Robert "Bob" Bullfinch was not exaggerating. His first two years of high school, he had loyally attended every single one of the football team's home games. Primarily, because his older brother was their newest starting quarterback!

Unfortunately, the team had lost every single one of those games. And, miserably so.

That was when it had first occurred to him. He was a jinx! A bringer of bad luck to those around him. Of course, when he said as much to his parents, they instantly told him there was no such thing as a jinx. That the football team's miserable athletic record was strictly a coincidence. So, Bob decided to test that theory.

During the fall of his junior year, he attended only half the home games. And, sure enough; the football team did much better that year. Not only did they manage to make it all the way to the first round of post-season play-offs, before being knocked out of the running. But, Gabe had also graduated with an athletic scholarship to Auburn University!

To prove this was no coincidence, either, Bob boycotted _all_ the home games during the fall of his senior year. And, sure enough; the football team became state champs!!

That was twenty years ago, though. Since then, they had traveled down extremely different paths. Where Gabe was now a famous and widely read sports reporter, after retiring from the NFL, Bob worked as a junior accountant.

In the billing department of a funeral home.

They had recently reunited to celebrate Bob's thirty-fifth birthday by going to see THE PRICE IS RIGHT. And, for once, it looked like Bob's jinx might remain dormant. Or, even better, that it might have even faded away, completely. If for no other reason than his was the first name to be called to "come on down!"

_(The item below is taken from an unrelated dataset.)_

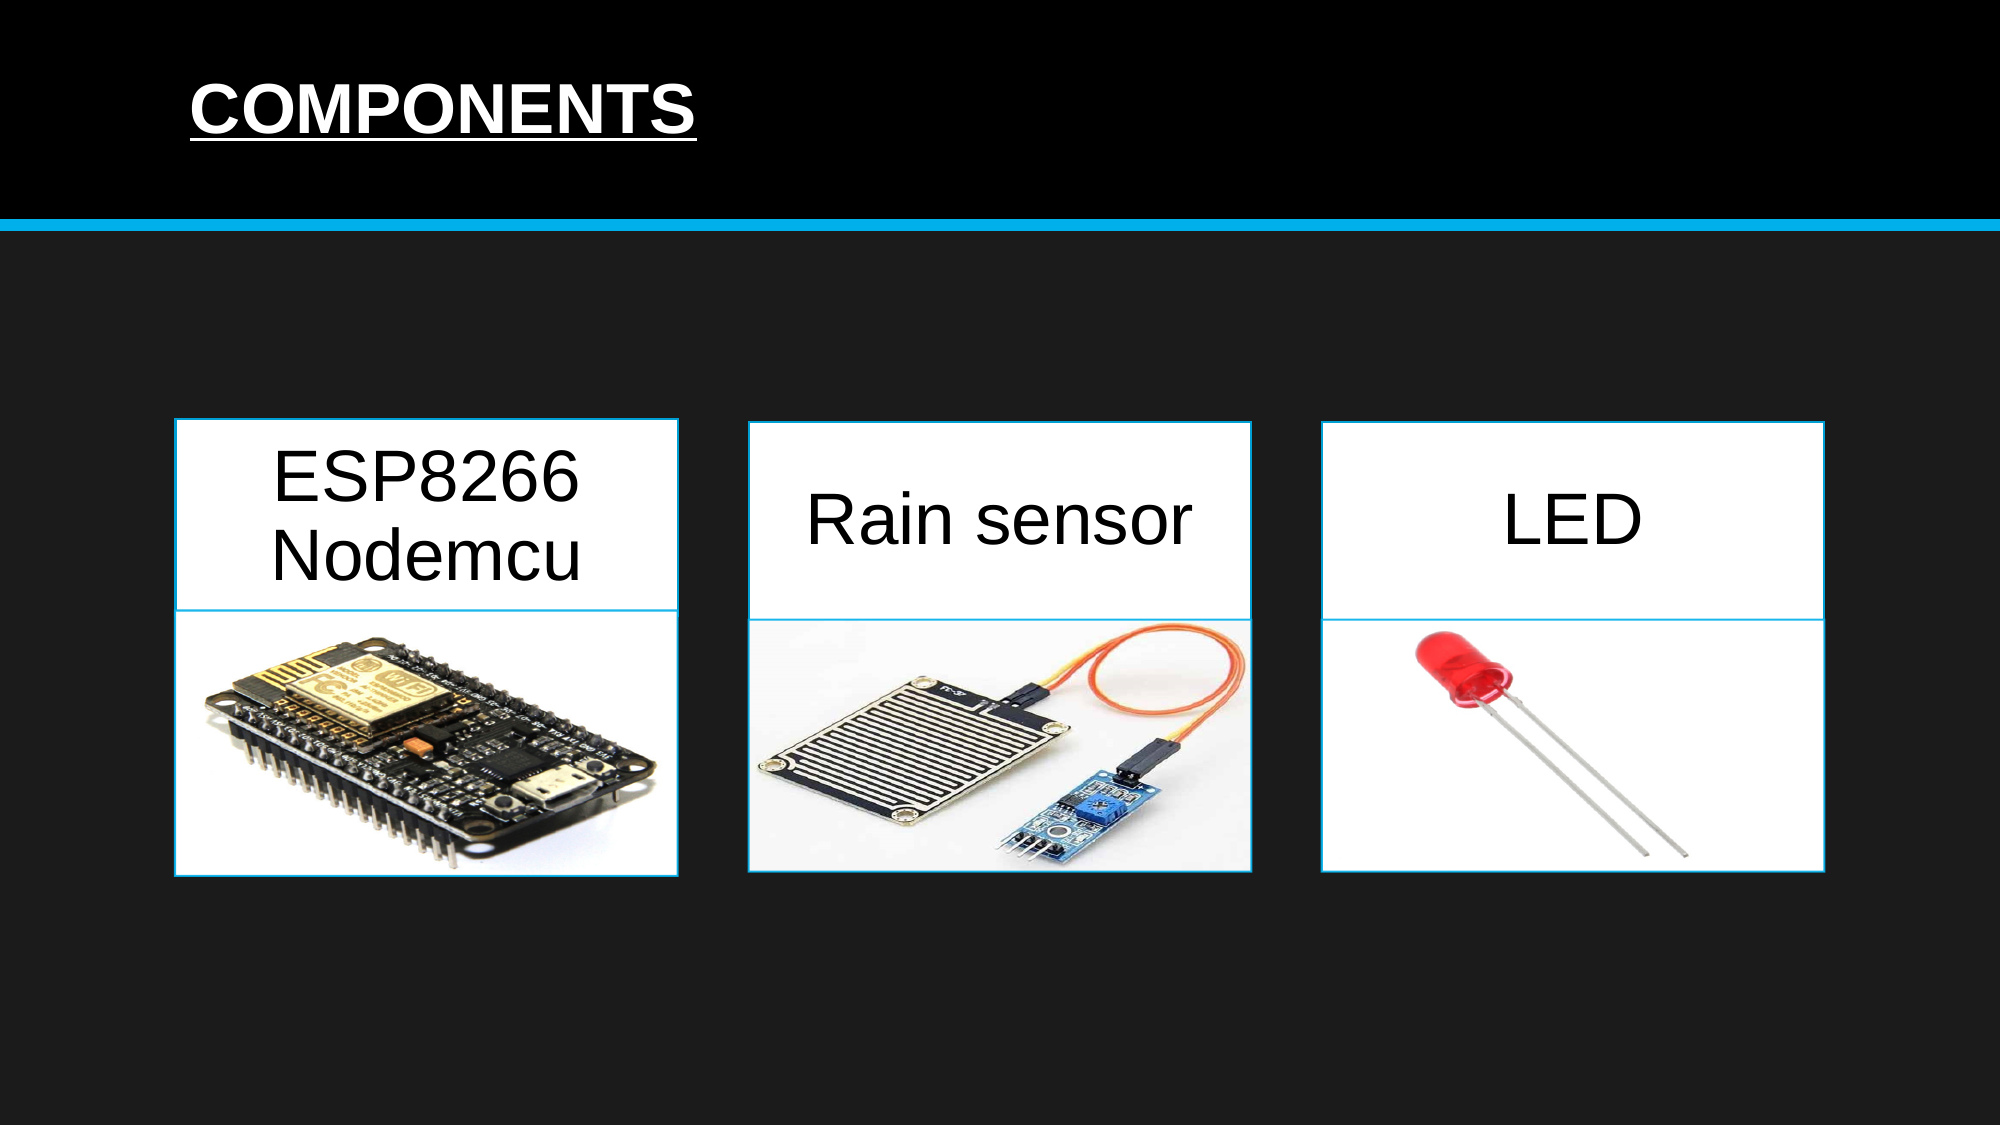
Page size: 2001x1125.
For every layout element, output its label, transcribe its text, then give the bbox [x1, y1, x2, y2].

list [174, 281, 1825, 1013]
title COMPONENTS [174, 20, 1825, 201]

Unfortunately, not only did he not win his way up on-stage. But, every contestant who did...failed to win their individual pricing game. With the culmination of these failures being a double over-bid on the two Showcases. Followed by the aforementioned declaration of ineligibility with regard to Bob's consolation prize (a fortieth anniversary commemorative edition of the Popeil Pocket Fisherman).

"That's bullshit, Bob!" Gabe now heatedly declared: "And, I'm gonna prove it to you, once and for all."

"How so?" his brother replied (defiantly crossing his arms)

Gabe grinned: "How'd you like to be my guest at the Olympic Games in London?"

TO BE CONTINUED
Chapter End Notes:
Special note: according to most reference books on Greek mythology, the River Styx was the river of unbreakable oaths. Not even Zeus, himself, could break a promise sworn by that stream's name!